My story has a happy ending. I eventually met Lorraine, who encouraged me to stop fighting with my hair and cultivate my curls by growing them long. These days, I feel sexier, freer, more flirtatious, even drawn to glitter and sequins. I am constantly astonished and gratified by my curls and people’s reactions to them.
You’d never dream of washing a good wool or cashmere sweater with just any old detergent. But most people don’t think twice about applying shampoo to the priceless fiber that’s sitting on top of their head. The problem is that shampoos have a dirty little secret: They contain harsh detergents such as sodium lauryl sulfate, ammonium laureth sulfate, or sodium laureth sulfate, which are foaming agents found in dishwashing liquid and laundry detergent. Sure, they’re good for pots and pans because they cut grease so effectively.
Your hair, on the other hand, needs to retain its natural oils to protect it and your scalp. Stripping them away deprives the hair of necessary moisture, amino acids, and antibodies, and makes it look dry, dull, and lifeless. It also does the same thing to skin. When I was a junior hair assistant in Leicester, England, I’d wash ten to fifteen heads of hair a day and my hands would be chapped and bleeding because of all the detergents in the shampoos. That’s not surprising since chemists all over the world have proven that detergents are skin and eye irritants. Still, companies continue to use detergents in shampoos, which were first commercially available after World War II, because they are cheap. And because we’re addicted to suds!

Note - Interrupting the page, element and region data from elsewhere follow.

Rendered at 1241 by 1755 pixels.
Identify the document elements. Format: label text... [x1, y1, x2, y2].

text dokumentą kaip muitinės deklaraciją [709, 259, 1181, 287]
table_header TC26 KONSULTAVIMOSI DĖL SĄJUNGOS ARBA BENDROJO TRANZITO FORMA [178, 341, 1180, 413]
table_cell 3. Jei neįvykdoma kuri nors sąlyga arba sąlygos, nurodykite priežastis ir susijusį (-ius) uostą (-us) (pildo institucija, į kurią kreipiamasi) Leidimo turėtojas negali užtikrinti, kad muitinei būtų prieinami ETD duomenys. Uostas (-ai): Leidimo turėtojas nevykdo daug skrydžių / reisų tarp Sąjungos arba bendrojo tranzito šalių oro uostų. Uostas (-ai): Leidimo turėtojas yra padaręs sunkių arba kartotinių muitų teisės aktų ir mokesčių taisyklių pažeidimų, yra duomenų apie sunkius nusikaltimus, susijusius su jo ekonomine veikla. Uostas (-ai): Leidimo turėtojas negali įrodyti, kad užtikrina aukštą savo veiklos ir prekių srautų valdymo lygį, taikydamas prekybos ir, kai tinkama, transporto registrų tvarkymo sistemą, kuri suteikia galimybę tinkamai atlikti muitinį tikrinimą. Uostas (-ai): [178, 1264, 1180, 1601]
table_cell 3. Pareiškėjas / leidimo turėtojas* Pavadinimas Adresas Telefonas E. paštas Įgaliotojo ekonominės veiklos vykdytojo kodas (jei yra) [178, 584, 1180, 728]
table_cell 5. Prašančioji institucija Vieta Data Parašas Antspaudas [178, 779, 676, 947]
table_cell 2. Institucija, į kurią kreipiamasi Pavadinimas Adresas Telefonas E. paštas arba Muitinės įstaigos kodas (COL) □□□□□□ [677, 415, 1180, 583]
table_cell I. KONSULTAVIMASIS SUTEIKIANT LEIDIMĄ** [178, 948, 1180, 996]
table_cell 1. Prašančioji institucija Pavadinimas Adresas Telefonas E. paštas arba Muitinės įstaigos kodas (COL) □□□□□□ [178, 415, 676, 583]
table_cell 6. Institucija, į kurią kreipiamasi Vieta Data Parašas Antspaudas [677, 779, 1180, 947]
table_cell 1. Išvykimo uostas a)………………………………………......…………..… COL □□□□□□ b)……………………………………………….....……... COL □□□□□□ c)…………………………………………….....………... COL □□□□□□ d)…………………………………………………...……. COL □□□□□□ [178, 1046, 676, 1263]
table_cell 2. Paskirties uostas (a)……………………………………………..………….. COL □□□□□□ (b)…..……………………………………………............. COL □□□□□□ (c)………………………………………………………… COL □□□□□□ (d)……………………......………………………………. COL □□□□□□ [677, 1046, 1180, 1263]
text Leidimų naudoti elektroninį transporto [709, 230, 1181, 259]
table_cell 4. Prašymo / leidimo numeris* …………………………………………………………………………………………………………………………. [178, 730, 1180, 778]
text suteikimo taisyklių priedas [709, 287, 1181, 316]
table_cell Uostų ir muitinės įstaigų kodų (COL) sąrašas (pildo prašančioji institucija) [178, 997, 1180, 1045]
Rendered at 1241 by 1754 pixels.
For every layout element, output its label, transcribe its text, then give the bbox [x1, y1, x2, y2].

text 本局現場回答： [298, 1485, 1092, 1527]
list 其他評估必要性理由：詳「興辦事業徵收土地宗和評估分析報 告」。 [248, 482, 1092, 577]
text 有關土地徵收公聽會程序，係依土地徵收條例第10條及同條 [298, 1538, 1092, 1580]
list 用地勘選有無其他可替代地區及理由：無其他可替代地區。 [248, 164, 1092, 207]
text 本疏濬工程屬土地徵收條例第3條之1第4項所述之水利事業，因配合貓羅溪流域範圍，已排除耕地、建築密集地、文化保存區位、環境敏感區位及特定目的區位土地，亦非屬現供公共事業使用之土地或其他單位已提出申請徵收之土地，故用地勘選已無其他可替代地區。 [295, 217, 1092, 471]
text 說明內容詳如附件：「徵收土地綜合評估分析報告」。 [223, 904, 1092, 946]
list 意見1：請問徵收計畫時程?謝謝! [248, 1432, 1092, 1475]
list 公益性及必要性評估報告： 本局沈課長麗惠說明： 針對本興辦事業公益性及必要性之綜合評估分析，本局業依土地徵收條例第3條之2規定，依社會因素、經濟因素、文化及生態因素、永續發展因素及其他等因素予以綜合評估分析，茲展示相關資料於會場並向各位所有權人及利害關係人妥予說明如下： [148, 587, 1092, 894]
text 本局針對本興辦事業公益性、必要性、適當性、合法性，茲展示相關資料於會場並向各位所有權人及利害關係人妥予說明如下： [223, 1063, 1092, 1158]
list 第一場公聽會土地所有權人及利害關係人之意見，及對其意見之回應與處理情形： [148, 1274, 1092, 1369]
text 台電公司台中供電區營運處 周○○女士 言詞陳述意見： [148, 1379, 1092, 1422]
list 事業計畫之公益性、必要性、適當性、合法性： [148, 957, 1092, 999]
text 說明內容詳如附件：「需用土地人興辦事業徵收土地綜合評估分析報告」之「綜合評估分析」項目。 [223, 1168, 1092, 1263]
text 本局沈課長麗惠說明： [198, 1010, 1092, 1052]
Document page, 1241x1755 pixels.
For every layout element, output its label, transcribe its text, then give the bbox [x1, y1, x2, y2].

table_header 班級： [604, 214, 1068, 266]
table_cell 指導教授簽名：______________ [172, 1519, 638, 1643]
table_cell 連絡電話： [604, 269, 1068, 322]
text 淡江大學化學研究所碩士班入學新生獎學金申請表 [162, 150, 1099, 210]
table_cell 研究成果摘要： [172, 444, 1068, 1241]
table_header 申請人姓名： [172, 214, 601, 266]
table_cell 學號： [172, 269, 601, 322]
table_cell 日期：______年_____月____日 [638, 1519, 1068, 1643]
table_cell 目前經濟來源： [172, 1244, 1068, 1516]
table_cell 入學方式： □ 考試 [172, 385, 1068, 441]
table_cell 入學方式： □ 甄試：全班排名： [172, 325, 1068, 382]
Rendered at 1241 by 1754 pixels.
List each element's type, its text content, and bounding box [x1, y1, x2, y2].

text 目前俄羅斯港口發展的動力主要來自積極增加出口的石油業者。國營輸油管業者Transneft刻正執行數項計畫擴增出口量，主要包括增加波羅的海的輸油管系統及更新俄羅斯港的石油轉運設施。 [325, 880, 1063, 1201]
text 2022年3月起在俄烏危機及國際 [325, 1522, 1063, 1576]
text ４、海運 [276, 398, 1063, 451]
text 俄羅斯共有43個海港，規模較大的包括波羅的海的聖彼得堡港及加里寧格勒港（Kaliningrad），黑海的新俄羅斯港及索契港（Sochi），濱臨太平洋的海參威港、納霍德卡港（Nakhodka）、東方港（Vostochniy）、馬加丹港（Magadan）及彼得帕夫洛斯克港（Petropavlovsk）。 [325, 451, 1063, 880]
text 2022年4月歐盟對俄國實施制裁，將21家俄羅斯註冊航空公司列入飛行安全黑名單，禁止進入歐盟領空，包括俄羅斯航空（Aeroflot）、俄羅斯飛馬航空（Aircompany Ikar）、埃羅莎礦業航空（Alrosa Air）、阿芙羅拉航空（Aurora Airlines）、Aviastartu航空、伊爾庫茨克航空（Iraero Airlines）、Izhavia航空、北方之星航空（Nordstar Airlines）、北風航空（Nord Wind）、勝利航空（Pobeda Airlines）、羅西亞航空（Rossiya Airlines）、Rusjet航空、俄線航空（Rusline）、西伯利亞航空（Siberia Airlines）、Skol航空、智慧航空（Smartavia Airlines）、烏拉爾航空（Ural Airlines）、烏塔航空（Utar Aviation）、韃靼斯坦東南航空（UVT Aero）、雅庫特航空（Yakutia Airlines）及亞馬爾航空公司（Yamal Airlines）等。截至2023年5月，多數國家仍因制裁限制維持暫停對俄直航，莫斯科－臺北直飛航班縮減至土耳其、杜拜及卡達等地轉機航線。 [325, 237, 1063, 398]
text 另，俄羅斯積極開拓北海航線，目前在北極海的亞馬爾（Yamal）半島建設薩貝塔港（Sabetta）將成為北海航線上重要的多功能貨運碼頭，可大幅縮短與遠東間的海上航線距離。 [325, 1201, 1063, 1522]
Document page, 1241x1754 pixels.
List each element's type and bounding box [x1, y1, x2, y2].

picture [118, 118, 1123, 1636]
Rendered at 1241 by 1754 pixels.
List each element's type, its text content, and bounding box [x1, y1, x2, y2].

You don’t have to take my word for it. To see what detergent does to your hair, try this simple experiment in your kitchen: Pour a bit of dishwashing detergent onto a damp sponge and squeeze gently. Voilà, bubbles! Now, hold the sponge under running water and notice that it seems to take forever to rinse it free of the lather. I’ve done this experiment with various shampoos and soaps and have been shocked to find that in some cases the bubbles were there ten hours later! The point is that you never really get rid of all that detergent. It stays in your hair, and it pollutes our water system.
Shampoo isn’t good for any hair, but for curly girls it’s a disaster. That’s because curly hair is so porous that it absorbs detergent like a sponge. Put it in your hair and it doesn’t rinse out. The truth is that lathers don’t really cleanse at all. Manufacturers put lathering agents into products so you’ll buy into the joy-of-suds myth. You know, those women in TV commercials moaning in ecstasy as they lather up their heads in the shower, then reappear seconds later sporting wonderfully styled hair, shining with vitality. Well, forget the advertising campaigns that put sudsiness right up there next to cleanliness, godliness, and sexiness. It doesn’t work that way—
especially for curls—and you don’t have to buy into it.